Leave out the images and output the records word for word.

.....

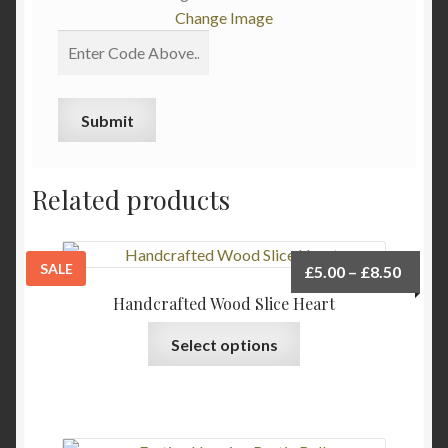
Change Image
Related products
SALE
Price
£
5.00
–
£
8.50
range:
Handcrafted Wood Slice Heart
£5.00
This
Select options
throu
product
£8.50
has
multiple
variants.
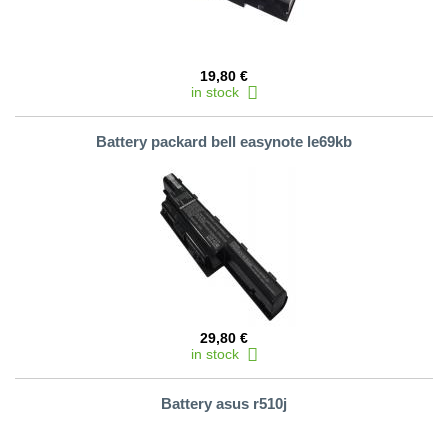
19,80 €
in stock
Battery packard bell easynote le69kb
29,80 €
in stock
Battery asus r510j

.....

§ **SOLVED PROBLEM**
Change Image
Related products
SALE
Price
£
5.00
–
£
8.50
range:
Handcrafted Wood Slice Heart
£5.00
This
Select options
throu
product
£8.50
has
multiple
variants.
19,80 €
in stock
Battery packard bell easynote le69kb
29,80 €
in stock
Battery asus r510j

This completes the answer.